2) Why did the writers choose to add explicit ace content in the second edition?
Over time, the ace community has become more demanding about ace representation in fiction. When there was almost no explicit ace content available in fiction, it was a big deal when a creator would put out a Word of Ace on a character, even if there was no indication in the story itself that the character was ace. Now that there are more and more stories with explicit ace content, more aces (myself included) feel that Word of Ace is an insufficient form of ace representation, and some may even call it acebaiting.
The first editions were released in: February 2015; October 2014; March 2013. The second editions were released in: November 2016; October 2016; October 2017. In my opinion, the recent flood of ace fiction (though it’s only a flood in comparison to what there was before the flood) started in mid-2015, so the first editions are pre-flood, and the new editions are part of the flood.

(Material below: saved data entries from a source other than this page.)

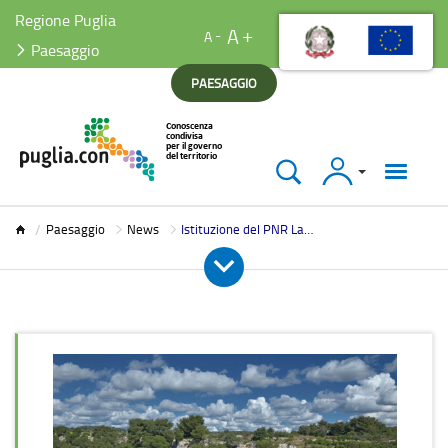
Regione Puglia
A
A
Paesaggio
PAESAGGIO
Accedi
Paesaggio
Paesaggio
News
Istituzione del PNR Lama S.Giorgio Giotta. Verbale dell'incontro del 16.09.2017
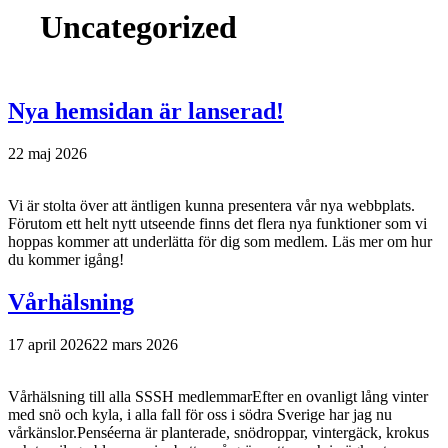
Uncategorized
Nya hemsidan är lanserad!
22 maj 2026
Vi är stolta över att äntligen kunna presentera vår nya webbplats.
Förutom ett helt nytt utseende finns det flera nya funktioner som vi
hoppas kommer att underlätta för dig som medlem. Läs mer om hur
du kommer igång!
Vårhälsning
17 april 2026
22 mars 2026
Vårhälsning till alla SSSH medlemmarEfter en ovanligt lång vinter
med snö och kyla, i alla fall för oss i södra Sverige har jag nu
vårkänslor.Penséerna är planterade, snödroppar, vintergäck, krokus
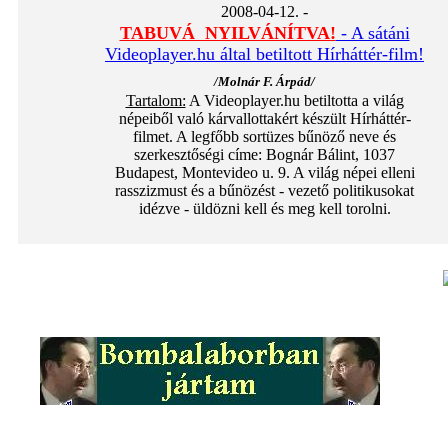
2008-04-12. -
TABUVÁ NYILVÁNÍTVA!
- A sátáni
Videoplayer.hu által betiltott Hírháttér-film!
/Molnár F. Árpád/
Tartalom:
A Videoplayer.hu betiltotta a világ
népeiből való kárvallottakért készült Hírháttér-
filmet. A legfőbb sortüzes bűnöző neve és
szerkesztőségi címe: Bognár Bálint, 1037
Budapest, Montevideo u. 9. A világ népei elleni
rasszizmust és a bűnözést - vezető politikusokat
idézve - üldözni kell és meg kell torolni.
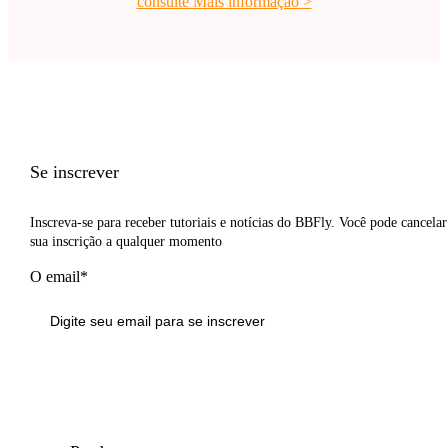
consulte Mais informação
>
Se inscrever
Inscreva-se para receber tutoriais e notícias do BBFly. Você pode cancelar
sua inscrição a qualquer momento
O email*
Inscrever-se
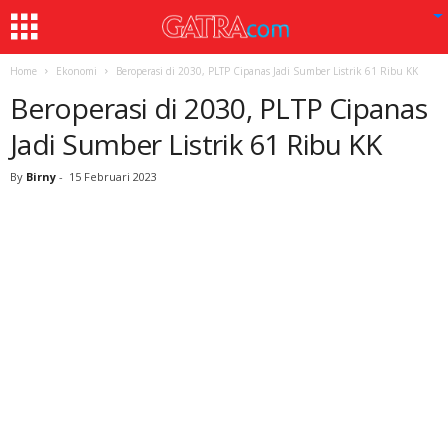
Home
Ekonomi
Beroperasi di 2030, PLTP Cipanas Jadi Sumber Listrik 61 Ribu KK
Beroperasi di 2030, PLTP Cipanas
Jadi Sumber Listrik 61 Ribu KK
By
Birny
-
15 Februari 2023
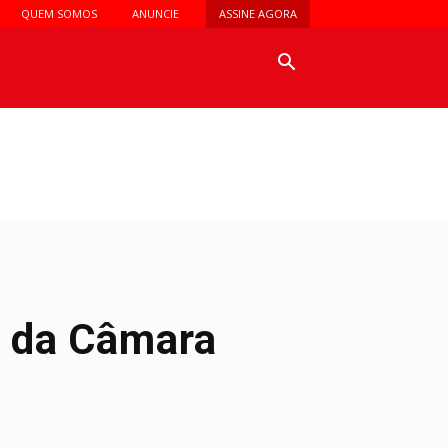
QUEM SOMOS
ANUNCIE
ASSINE AGORA
o
o da Câmara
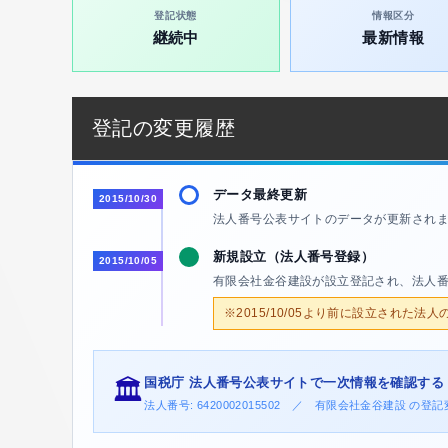
登記状態
情報区分
継続中
最新情報
登記の変更履歴
データ最終更新
2015/10/30
法人番号公表サイトのデータが更新され
新規設立（法人番号登録）
2015/10/05
有限会社金谷建設が設立登記され、法人
※2015/10/05より前に設立された法
国税庁 法人番号公表サイトで一次情報を確認する
🏛️
法人番号: 6420002015502 ／ 有限会社金谷建設 の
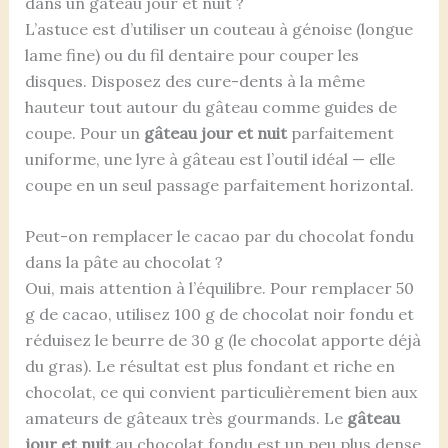
dans un gâteau jour et nuit ?
L’astuce est d’utiliser un couteau à génoise (longue
lame fine) ou du fil dentaire pour couper les
disques. Disposez des cure-dents à la même
hauteur tout autour du gâteau comme guides de
coupe. Pour un
gâteau jour et nuit
parfaitement
uniforme, une lyre à gâteau est l’outil idéal — elle
coupe en un seul passage parfaitement horizontal.
Peut-on remplacer le cacao par du chocolat fondu
dans la pâte au chocolat ?
Oui, mais attention à l’équilibre. Pour remplacer 50
g de cacao, utilisez 100 g de chocolat noir fondu et
réduisez le beurre de 30 g (le chocolat apporte déjà
du gras). Le résultat est plus fondant et riche en
chocolat, ce qui convient particulièrement bien aux
amateurs de gâteaux très gourmands. Le
gâteau
jour et nuit
au chocolat fondu est un peu plus dense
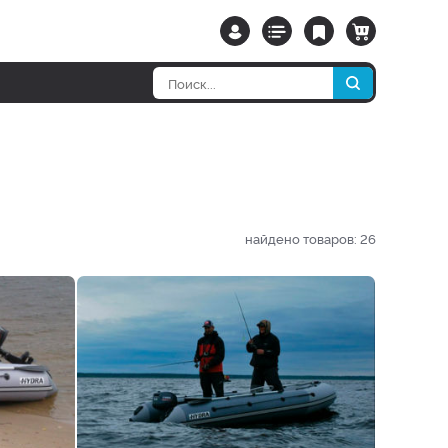
найдено товаров:
26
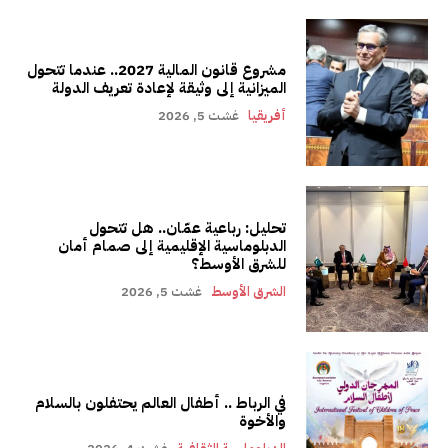
مشروع قانون المالية 2027.. عندما تتحول
الميزانية إلى وثيقة لإعادة تعريف الدولة
أفريقيا
غشت 5, 2026
تحليل: رباعية عمّان.. هل تتحول
الدبلوماسية الإقليمية إلى صمام أمان
للشرق الأوسط؟
الشرق الأوسط
غشت 5, 2026
في الرباط .. أطفال العالم يحتفلون بالسلام
والأخوة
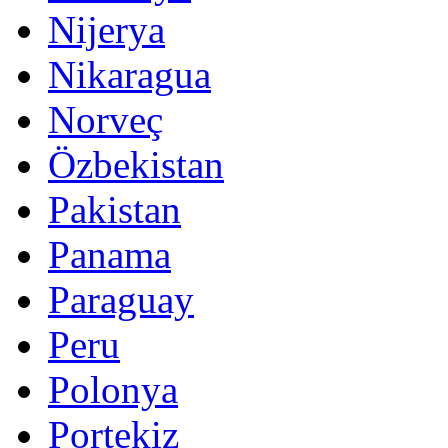
Nijerya
Nikaragua
Norveç
Özbekistan
Pakistan
Panama
Paraguay
Peru
Polonya
Portekiz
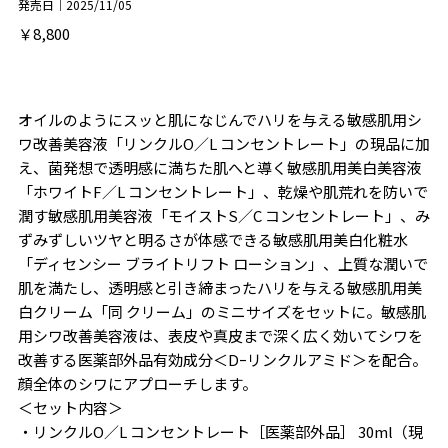
発売日｜2025/11/05
￥8,800
オイルのようにスッと肌になじんでハリを与える敏感肌用シ
ワ改善美容液「リンクルO／L コンセントレート」の現品に加
え、菌発想で透明感に満ちた肌へと導く敏感肌用美白美容液
「ホワイトF／L コンセントレート」、乾燥や肌荒れを防いで
潤す敏感肌用美容液「モイストS／C コンセントレート」、み
ずみずしいツヤと明るさが体感できる敏感肌用美白化粧水
「ディセンシー ブライトリフト ローション」、上質な潤いで
肌を満たし、透明感と引き締まったハリを与える敏感肌用美
白クリーム「同 クリーム」のミニサイズをセットに。敏感肌
用シワ改善美容液は、表皮や真皮まで深く広く効いてシワを
改善する医薬部外品有効成分＜Dｰリンクルアミド＞を配合。
顔全体のシワにアプローチします。
＜セット内容＞
・リンクルO／L コンセントレート［医薬部外品］ 30ml（現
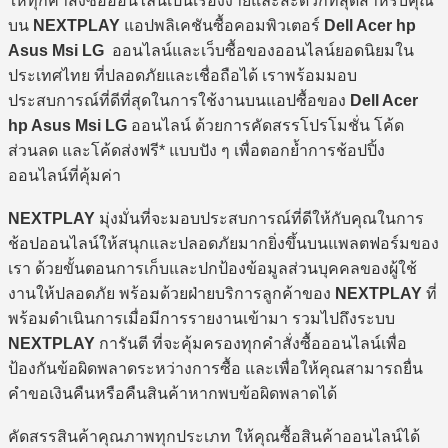
ให้ทุกคำสั่งซื้อออนไลน์เป็นเรื่องง่ายและสะดวกที่สุดสำหรับคุณ
บน
NEXTPLAY
แอปพลิเคชันซื้อคอมพิวเตอร์
Dell Acer hp
Asus Msi LG
ออนไลน์และเว็บซื้อของออนไลน์ยอดนิยมใน
ประเทศไทย ที่ปลอดภัยและเชื่อถือได้ เราพร้อมมอบ
ประสบการณ์ที่ดีที่สุดในการใช้งานบนแอปซื้อของ
Dell Acer
hp Asus Msi LG
ออนไลน์ ด้วยการคัดสรรโปรโมชั่น โค้ด
ส่วนลด และโค้ดส่งฟรี* แบบปัง ๆ เพื่อตอกย้ำการช้อปปิ้ง
ออนไลน์ที่คุ้มค่า
NEXTPLAY
มุ่งมั่นที่จะมอบประสบการณ์ที่ดีให้กับคุณในการ
ช้อปออนไลน์ให้สนุกและปลอดภัยมากยิ่งขึ้นบนแพลตฟอร์มของ
เรา ด้วยขั้นตอนการเก็บและปกป้องข้อมูลส่วนบุคคลของผู้ใช้
งานให้ปลอดภัย พร้อมด้วยฝ่ายบริการลูกค้าของ
NEXTPLAY
ที่
พร้อมดำเนินการเมื่อมีการรายงานเข้ามา รวมไปถึงระบบ
NEXTPLAY
การันตี ที่จะคุ้มครองทุกคำสั่งซื้อออนไลน์เพื่อ
ป้องกันข้อผิดพลาดระหว่างการซื้อ และเพื่อให้คุณสามารถยื่น
คำขอเงินคืนหรือคืนสินค้าหากพบข้อผิดพลาดได้
คัดสรรสินค้าคุณภาพทุกประเภท ให้คุณซื้อสินค้าออนไลน์ได้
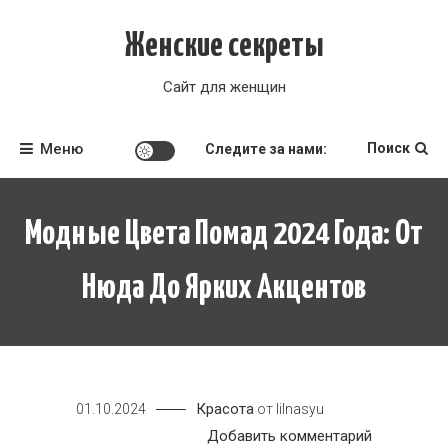
Перейти
к
Женские секреты
содержимому
Сайт для женщин
Меню
Поиск
Следите за нами:
Модные Цвета Помад 2024 Года: От
Нюда До Ярких Акцентов
Красота
01.10.2024
от
lilnasyu
к
Добавить комментарий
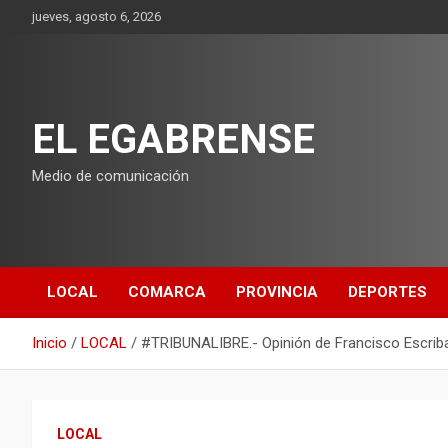
Saltar
jueves, agosto 6, 2026
al
contenido
EL EGABRENSE
Medio de comunicación
LOCAL
COMARCA
PROVINCIA
DEPORTES
Inicio
LOCAL
#TRIBUNALIBRE.- Opinión de Francisco Escrib
LOCAL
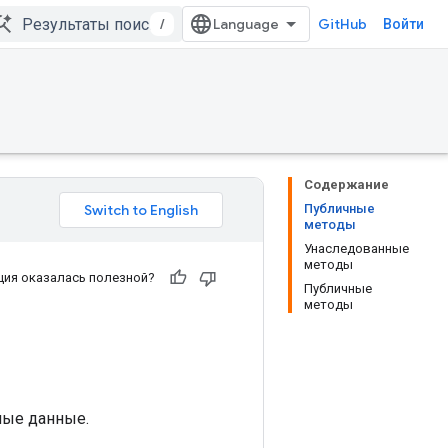
/
GitHub
Войти
Содержание
Публичные
методы
Унаследованные
методы
ия оказалась полезной?
Публичные
методы
ные данные.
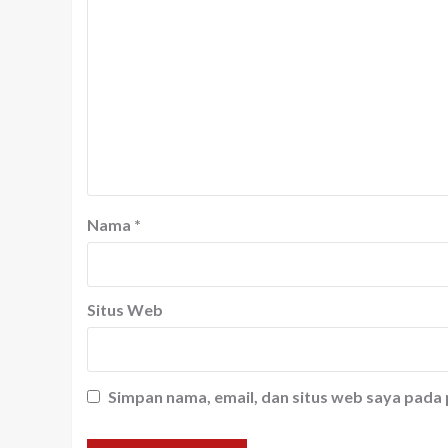
Nama
*
Situs Web
Simpan nama, email, dan situs web saya pada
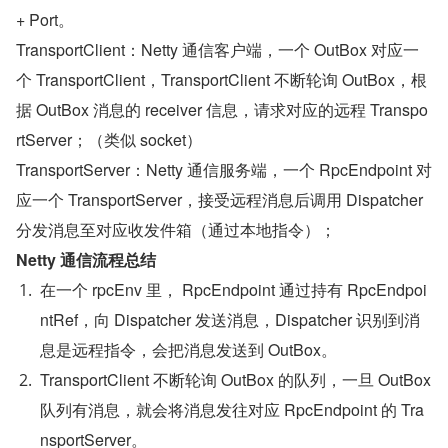
+ Port。
TransportClient：Netty 通信客户端，一个 OutBox 对应一
个 TransportClient，TransportClient 不断轮询 OutBox，根
据 OutBox 消息的 receiver 信息，请求对应的远程 Transpo
rtServer；（类似 socket）
TransportServer：Netty 通信服务端，一个 RpcEndpoint 对
应一个 TransportServer，接受远程消息后调用 Dispatcher 
分发消息至对应收发件箱（通过本地指令）；
Netty 通信流程总结
在一个 rpcEnv 里， RpcEndpoint 通过持有 RpcEndpoi
ntRef，向 Dispatcher 发送消息，Dispatcher 识别到消
息是远程指令，会把消息发送到 OutBox。
TransportClient 不断轮询 OutBox 的队列，一旦 OutBox 
队列有消息，就会将消息发往对应 RpcEndpoint 的 Tra
nsportServer。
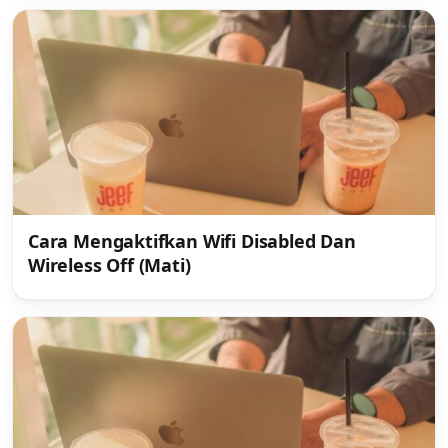
Cara Mengaktifkan Wifi Disabled Dan
Wireless Off (Mati)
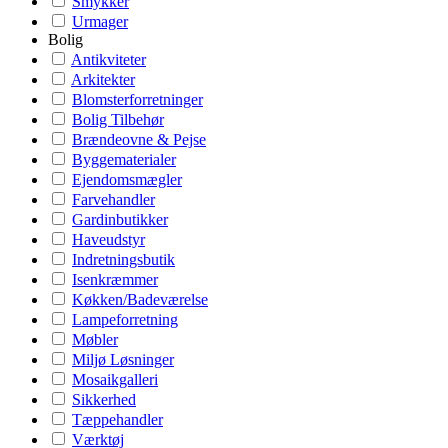
Smykker
Urmager
Bolig
Antikviteter
Arkitekter
Blomsterforretninger
Bolig Tilbehør
Brændeovne & Pejse
Byggematerialer
Ejendomsmægler
Farvehandler
Gardinbutikker
Haveudstyr
Indretningsbutik
Isenkræmmer
Køkken/Badeværelse
Lampeforretning
Møbler
Miljø Løsninger
Mosaikgalleri
Sikkerhed
Tæppehandler
Værktøj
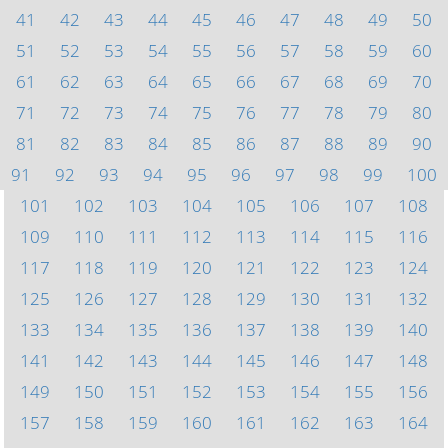
41
42
43
44
45
46
47
48
49
50
51
52
53
54
55
56
57
58
59
60
61
62
63
64
65
66
67
68
69
70
71
72
73
74
75
76
77
78
79
80
81
82
83
84
85
86
87
88
89
90
91
92
93
94
95
96
97
98
99
100
101
102
103
104
105
106
107
108
109
110
111
112
113
114
115
116
117
118
119
120
121
122
123
124
125
126
127
128
129
130
131
132
133
134
135
136
137
138
139
140
141
142
143
144
145
146
147
148
149
150
151
152
153
154
155
156
157
158
159
160
161
162
163
164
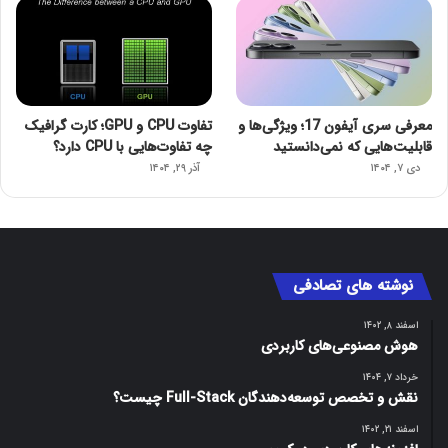
معرفی سری آیفون 17؛ ویژگی‌ها و
تفاوت CPU و GPU؛ کارت گرافیک
قابلیت‌هایی که نمی‌دانستید
چه تفاوت‌هایی با CPU دارد؟
دی ۷, ۱۴۰۴
آذر ۲۹, ۱۴۰۴
نوشته های تصادفی
اسفند ۸, ۱۴۰۲
هوش مصنوعی‌های کاربردی
خرداد ۷, ۱۴۰۴
نقش و تخصص توسعه‌دهندگان Full-Stack چیست؟
اسفند ۲۱, ۱۴۰۲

These revised editions, intentionally or not, reflect the changing standards of what the ace community considers to be ‘ace fiction’.
1) How do you feel about writers putting explicit ace content in new editions of novels which did not have explicit ace content before?
2) If J.K. Rowling were to re-write the Harry Potter series, and in the new edition Dumbledore would be clearly gay on page, Harry and Hermione would marry each other, and Charlie Weasley would at some point says “I’m asexual” among other changes, what would you think?
3) Would you generally prefer minor changes which announce that one or more characters are ace, or would you prefer a major reworking of the story so that the aceness is more of a factor in the plot?